Translation: White Mothers, do not fear bedsharing! Rolling over on a baby and inadvertently smothering it something that only happens to those nasty poor minorities. Erm, I mean is something that only happens to “people who have experienced historic trauma.” So carry on with your bedsharing excellent, lovely White Mothers.
..but then again I’m cynical.
“Worldwide study on sudden infant death finds factors associated with poverty and racism are more important than bed sharing”
Translation: White Mothers, do not fear bedsharing! Rolling over on a baby and inadvertently smothering it something that only happens to those nasty poor minorities. Erm, I mean is something that only happens to “people who have experienced historic trauma.” So carry on with your bedsharing excellent, lovely White Mothers.
..but then again I’m cynical.
Worse, it means “bedshare, black mothers, because it increases breastfeeding rates; but don’t blame our bedsharing advice when your baby dies, blame racism.”
I’d be hard pressed to defend the statement that all primates share sleeping space with their infants – but it might be possible. I am quite certain, though, that not all mammals share sleeping quarters exclusively with their infants. I’ve seen enough barn cats napping in the sun out of ear shot from their kittens to feel safe about that statement.

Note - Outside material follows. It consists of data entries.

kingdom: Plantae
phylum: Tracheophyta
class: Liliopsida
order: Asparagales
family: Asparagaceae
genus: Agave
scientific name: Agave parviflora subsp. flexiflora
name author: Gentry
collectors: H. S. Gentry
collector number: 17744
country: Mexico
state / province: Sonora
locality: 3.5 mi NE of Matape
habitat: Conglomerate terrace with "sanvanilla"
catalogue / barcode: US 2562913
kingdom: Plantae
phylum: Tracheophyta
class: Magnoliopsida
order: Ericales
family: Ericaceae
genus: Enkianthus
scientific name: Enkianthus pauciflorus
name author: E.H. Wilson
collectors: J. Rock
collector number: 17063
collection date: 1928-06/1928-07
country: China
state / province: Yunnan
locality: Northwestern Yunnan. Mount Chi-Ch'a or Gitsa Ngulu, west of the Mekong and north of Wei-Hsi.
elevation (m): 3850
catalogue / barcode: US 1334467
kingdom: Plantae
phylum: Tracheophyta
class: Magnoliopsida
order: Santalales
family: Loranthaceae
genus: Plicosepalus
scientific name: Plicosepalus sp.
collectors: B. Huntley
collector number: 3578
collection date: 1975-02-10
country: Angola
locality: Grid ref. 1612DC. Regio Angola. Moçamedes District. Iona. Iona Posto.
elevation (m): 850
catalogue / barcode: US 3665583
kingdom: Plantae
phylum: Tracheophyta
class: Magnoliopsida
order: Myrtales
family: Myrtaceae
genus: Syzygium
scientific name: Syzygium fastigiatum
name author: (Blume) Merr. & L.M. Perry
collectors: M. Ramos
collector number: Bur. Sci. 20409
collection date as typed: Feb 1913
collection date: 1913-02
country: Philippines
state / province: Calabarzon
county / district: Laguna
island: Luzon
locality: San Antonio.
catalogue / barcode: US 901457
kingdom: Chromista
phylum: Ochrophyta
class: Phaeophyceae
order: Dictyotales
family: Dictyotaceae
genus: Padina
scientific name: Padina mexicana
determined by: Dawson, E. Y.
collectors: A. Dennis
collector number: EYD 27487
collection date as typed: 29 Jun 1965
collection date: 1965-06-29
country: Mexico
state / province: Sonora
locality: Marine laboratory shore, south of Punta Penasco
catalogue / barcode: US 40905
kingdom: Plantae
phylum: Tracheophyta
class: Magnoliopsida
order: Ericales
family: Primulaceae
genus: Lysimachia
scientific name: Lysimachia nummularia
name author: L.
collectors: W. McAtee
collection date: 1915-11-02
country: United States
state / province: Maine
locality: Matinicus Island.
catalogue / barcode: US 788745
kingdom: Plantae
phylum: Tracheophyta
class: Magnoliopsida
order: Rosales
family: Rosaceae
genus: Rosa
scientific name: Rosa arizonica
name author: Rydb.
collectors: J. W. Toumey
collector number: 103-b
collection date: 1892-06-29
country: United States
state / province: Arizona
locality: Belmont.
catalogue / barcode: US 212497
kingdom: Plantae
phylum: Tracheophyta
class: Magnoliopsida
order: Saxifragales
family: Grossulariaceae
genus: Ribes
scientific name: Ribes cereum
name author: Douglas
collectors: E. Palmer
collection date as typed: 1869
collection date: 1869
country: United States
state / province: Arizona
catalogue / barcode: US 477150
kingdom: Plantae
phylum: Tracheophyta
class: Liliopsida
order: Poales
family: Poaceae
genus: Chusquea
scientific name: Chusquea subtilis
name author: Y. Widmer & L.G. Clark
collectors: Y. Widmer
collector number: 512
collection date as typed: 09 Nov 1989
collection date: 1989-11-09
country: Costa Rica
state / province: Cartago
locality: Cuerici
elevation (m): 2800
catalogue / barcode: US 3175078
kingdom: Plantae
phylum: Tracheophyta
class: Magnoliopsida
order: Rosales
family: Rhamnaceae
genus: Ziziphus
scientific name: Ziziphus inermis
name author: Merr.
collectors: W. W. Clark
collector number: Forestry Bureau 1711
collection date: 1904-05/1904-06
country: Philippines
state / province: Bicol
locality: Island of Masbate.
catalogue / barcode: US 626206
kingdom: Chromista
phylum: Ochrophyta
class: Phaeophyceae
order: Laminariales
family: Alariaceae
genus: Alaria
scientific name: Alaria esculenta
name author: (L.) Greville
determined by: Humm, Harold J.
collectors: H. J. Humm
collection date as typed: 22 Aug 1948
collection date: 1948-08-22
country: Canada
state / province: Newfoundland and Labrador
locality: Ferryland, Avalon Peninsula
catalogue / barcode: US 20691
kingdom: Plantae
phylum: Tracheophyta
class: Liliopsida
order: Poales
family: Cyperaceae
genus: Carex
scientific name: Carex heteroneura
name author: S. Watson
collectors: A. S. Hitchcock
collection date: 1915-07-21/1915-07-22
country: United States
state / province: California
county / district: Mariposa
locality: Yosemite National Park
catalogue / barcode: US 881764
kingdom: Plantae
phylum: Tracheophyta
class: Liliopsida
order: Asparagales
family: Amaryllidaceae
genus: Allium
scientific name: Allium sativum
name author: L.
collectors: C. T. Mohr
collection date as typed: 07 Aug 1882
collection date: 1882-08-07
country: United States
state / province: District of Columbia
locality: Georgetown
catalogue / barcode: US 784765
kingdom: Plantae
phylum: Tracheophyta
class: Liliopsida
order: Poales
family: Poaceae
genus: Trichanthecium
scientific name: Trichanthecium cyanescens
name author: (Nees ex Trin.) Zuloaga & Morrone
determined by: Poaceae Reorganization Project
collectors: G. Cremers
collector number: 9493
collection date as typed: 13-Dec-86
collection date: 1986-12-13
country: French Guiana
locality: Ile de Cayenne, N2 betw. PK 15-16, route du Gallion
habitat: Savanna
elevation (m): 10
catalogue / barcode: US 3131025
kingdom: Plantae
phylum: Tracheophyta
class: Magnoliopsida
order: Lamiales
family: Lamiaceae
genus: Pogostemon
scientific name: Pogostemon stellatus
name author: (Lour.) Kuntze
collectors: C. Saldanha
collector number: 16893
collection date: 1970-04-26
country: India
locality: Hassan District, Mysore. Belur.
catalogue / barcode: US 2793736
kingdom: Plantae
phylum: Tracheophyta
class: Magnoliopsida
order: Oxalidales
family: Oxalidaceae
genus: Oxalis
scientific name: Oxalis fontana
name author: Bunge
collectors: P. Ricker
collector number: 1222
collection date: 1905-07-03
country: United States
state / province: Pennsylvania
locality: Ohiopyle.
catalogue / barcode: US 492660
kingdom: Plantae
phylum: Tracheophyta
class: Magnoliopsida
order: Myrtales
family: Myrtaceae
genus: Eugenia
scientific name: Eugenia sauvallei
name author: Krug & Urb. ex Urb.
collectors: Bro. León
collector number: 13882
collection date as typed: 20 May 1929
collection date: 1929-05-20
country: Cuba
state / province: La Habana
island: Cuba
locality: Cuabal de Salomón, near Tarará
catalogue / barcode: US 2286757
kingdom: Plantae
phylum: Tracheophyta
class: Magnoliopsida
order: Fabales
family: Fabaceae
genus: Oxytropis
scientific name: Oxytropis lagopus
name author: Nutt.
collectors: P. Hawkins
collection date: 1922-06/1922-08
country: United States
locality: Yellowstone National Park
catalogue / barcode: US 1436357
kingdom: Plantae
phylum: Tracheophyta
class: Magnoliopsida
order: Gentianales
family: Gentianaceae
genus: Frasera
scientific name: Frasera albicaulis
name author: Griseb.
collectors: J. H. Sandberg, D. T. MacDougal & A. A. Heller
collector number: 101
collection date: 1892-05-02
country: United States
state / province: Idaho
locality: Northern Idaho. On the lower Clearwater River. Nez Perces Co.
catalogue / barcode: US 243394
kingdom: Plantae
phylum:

And even if it is true that “all primates share sleeping space with their infants,” the question is, how many of those infants die as a result?
When a sow has a litter of pigs, it is not uncommon for her to smother a couple by laying on them. How’s that “sharing sleeping space” working out for them?
Tigers eat their young. I don’t think it is something worth emulating.
Yes, it bears repeating again and again and again. Evolution is a product of “good enough” or possibly just “not bad enough to fail”. It is NOT good design, or best practices, or wonderful efficiency.
Or a result of a trade off – I’m strictly a dabbler when it comes to evolutionary theory but it strikes me that for a primate in the wild sharing sleeping space with an infant may well be worth the increased risk that the mother may inadvertently hurt the baby if the alternative is leaving them alone and defenceless against any passing predators who fancy a snack during the night. Not ideal, but better than the alternative given the circumstances, is a standard outcome of natural selection – perfection (if such a thing could actually be measured) really isn’t.
Ha! My cat was out whoring again when her kittens were only 4 weeks and not even weaned. I had to go to my neighbour’s house and drag her butt back home ‘cuz they were so hungry (note: she was pregnant when she came to me; had I gotten her as a kitten, I would have had her spayed before the first litter, and I had her spayed as soon as possible after).
I’m skeptical that the effort put into reducing bed sharing directly affects the ability of organizations or people to change non-descript “structural interventions”, breastfeeding, prenatal care and tobacco cessation.
Causing change at the “structural intervention” level requires a lot of macro-level work while bed sharing is mostly micro-level work. I doubt a social worker who helps a young mom get a crib and offers emotional support while the newborn pitches a fit is missing an opportunity to reform the legal processes surrounding illegal drugs that disproportionately affects people of color by helping that one mom. Not every person comes with the same skill sets; the people who are good at macro-level change are probably not as good at micro-level change.
Since the reason the Academy of Breastfeeding Medicine is interested in promoting bed sharing is because they think bed sharing increases breastfeeding, including breastfeeding in the list of goals undermined by avoiding bed sharing is craven.
Prenatal care – by definition – doesn’t overlap with ending bed sharing with an infant…unless pregnant women are supposed to put their unborn babies somewhere else to sleep. Prenatal care is a good place to offer education about the dangers of bed sharing – but it’s hardly taking away from any other form of prenatal care.
And quitting tobacco is a lot harder than eliminating bed sharing. Crib manufacturers haven’t been designing cribs for increased addictive power over the last 50 years.